Thursday, 17 May 2012

Government warns against its own employment reform proposal

The Department for Business Inovation and Skills has produced a report which suggests that Government plans for 'compensated no fault dismissal' may be detrimental to the economy. The introduction to the report states that: 'Though the UK has a competitive employment framework by international standards, the Government believes that steps can be taken to improve it. Through the Employment Law Review, the Government is pursuing an ambitious programme of reforms to develop the framework to encourage firms to take on staff and grow. As part of this work, BIS recently issued a call for evidence seeking views on the issue of dismissing staff. The call seeks views in particular on the concept of ‘compensated no-fault dismissal’ for businesses with fewer than 10 employees, which would allow these employers to dismiss an employee where no fault is identified, provided a set amount of compensation is paid. The aim of such a reform would be to allow small businesses to have the right number of people at the right time. Uninformed economic reform, however, can have adverse and unintended consequences.
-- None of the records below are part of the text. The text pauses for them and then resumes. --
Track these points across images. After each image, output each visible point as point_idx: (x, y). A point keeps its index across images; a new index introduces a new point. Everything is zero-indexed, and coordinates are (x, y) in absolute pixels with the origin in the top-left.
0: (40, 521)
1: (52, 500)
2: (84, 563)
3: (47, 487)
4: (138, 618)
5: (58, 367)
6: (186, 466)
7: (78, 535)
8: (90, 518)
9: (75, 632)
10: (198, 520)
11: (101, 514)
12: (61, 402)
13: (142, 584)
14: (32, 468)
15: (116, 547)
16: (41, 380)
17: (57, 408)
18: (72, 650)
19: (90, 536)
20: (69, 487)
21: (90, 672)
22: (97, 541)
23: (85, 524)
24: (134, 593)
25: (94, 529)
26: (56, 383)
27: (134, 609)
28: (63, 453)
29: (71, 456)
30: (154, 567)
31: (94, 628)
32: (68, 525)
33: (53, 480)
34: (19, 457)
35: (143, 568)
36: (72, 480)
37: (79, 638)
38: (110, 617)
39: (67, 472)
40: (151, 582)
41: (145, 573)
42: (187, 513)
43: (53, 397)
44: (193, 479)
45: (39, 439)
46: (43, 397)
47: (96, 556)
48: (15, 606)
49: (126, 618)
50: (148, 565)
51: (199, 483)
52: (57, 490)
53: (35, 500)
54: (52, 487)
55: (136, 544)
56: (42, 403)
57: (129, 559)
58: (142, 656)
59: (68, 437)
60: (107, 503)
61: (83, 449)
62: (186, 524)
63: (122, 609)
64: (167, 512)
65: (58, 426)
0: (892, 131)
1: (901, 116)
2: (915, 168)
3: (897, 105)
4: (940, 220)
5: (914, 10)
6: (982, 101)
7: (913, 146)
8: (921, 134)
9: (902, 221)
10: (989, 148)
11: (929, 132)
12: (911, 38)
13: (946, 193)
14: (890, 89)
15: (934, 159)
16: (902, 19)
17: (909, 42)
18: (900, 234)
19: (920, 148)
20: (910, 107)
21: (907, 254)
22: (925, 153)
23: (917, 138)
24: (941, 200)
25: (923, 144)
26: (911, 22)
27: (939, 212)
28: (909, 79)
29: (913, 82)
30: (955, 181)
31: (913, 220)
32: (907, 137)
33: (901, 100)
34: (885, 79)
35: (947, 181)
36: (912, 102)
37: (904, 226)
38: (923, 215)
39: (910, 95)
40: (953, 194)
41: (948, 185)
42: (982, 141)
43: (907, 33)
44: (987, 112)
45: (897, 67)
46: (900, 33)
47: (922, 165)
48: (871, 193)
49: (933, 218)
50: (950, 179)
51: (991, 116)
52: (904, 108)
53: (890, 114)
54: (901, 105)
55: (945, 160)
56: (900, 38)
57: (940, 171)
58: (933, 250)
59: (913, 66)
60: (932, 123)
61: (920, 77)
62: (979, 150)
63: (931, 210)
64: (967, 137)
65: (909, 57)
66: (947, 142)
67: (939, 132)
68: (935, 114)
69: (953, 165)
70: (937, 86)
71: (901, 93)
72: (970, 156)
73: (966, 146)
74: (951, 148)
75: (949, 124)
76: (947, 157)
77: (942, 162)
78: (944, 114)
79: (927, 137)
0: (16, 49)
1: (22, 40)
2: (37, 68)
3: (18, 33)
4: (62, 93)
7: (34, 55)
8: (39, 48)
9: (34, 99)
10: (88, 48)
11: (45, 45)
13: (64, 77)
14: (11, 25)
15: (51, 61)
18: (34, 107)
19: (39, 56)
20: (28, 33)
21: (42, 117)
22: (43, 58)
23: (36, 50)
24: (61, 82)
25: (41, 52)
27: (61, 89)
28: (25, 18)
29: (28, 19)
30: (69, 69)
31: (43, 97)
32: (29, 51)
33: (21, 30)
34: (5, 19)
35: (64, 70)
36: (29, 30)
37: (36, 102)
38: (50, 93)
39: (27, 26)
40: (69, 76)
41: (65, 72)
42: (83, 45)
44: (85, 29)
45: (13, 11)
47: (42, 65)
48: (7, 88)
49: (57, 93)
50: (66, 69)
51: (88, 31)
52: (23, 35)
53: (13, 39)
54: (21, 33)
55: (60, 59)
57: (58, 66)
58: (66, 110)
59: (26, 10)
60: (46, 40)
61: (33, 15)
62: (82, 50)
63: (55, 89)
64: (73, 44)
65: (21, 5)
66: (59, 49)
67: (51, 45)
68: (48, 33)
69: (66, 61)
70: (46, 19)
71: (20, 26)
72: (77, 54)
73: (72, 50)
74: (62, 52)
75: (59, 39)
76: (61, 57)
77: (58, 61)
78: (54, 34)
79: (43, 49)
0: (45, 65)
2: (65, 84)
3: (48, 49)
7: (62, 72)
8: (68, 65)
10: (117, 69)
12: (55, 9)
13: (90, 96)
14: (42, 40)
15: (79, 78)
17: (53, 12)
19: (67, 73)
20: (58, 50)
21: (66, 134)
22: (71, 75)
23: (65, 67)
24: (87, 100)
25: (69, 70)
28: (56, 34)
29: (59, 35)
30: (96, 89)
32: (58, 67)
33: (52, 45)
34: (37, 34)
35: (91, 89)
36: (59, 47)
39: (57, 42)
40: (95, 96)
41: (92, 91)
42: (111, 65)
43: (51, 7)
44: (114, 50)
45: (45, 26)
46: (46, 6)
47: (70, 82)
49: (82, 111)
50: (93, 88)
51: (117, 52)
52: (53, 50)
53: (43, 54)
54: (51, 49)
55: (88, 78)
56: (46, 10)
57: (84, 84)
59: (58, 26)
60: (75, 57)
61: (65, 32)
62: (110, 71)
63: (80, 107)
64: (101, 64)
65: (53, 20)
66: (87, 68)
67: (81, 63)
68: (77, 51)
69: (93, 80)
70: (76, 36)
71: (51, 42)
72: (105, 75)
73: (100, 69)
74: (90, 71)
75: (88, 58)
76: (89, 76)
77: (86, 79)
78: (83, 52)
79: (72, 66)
The Government is therefore seeking to understand the potential economic impact, including the wider impact on both employer and employee confidence, of no-fault dismissal. Bearing this in mind, BIS undertook a study of international labour market regulation. Following an initial assessment of international data BIS identified three countries with particularly relevant features to the no-fault dismissal proposal: Germany, Australia and Spain.' The report goes on look at interesting case studies from other countires which seem to suggest that such a change is not desirable.